Umberto Eco, Author of ‘The Name of the Rose,’ Dies at 84

Italian scholar in semiotics became writer of unlikely best-selling novels

Umberto Eco
Photo: Getty Images

Umberto Eco, an Italian academic who became an unlikely best-selling author of novels like 1980’s “The Name of the Rose,” died Friday in Milan, according to a spokesperson for his American publisher, Houghton Mifflin. He was 84.

Eco was a longtime professor at Europe’s oldest university, the University of Bologna, and an expert in the field of semiotics who wrote more than 20 nonfiction books about how signs and symbols can be used to interpret cultural history.

But he also wrote for a more general audience, particularly literary novels such as “Foucault’s Pendulum” (1988), about three workers at a small publishing house who hatch their own conspiracy theory, and “The Name of the Rose,” a murder mystery set in an Italian monastery in the 14th century.

“The Name of the Rose” was soon published in more than 20 languages, including English in 1983, and sold more than 10 million copies.

It was adapted into a 1986 movie starring Sean Connery as Brother William Baskerville and a teenage Christian Slater as his assistant, the novice Adso, in one of the actor’s first big-screen roles.

Eco was said to be disappointed by the movie adaptation and he was reluctant to sell his later novels to studios.

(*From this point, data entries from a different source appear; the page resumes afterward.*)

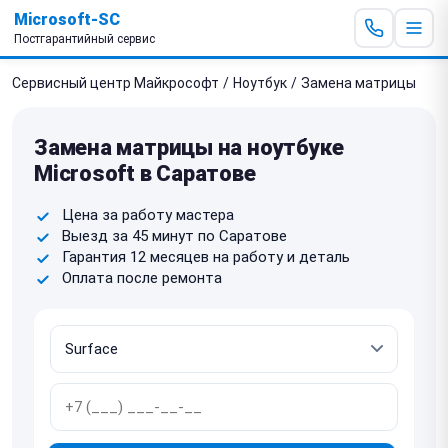
Microsoft-SC
Постгарантийный сервис
Сервисный центр Майкрософт
/
Ноутбук
/
Замена матрицы
Замена матрицы на ноутбуке
Microsoft в Саратове
Цена за работу мастера
Выезд за 45 минут по Саратове
Гарантия 12 месяцев на работу и деталь
Оплата после ремонта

Eco also wrote several children’s books and literary criticism.

Last year, he published “Numero Zero,” a political thriller about a blackmail-obsessed newspaper in modern Italy.

“Umberto Eco was one of the great novelists and scholars of our time,” Houghton Mifflin Harcourt publisher Bruce Nichols said in a statement. “Yet even more than for his timeless works, we will remember him for his exuberance, his vitality, his intense loyalties, and his wonderful company.”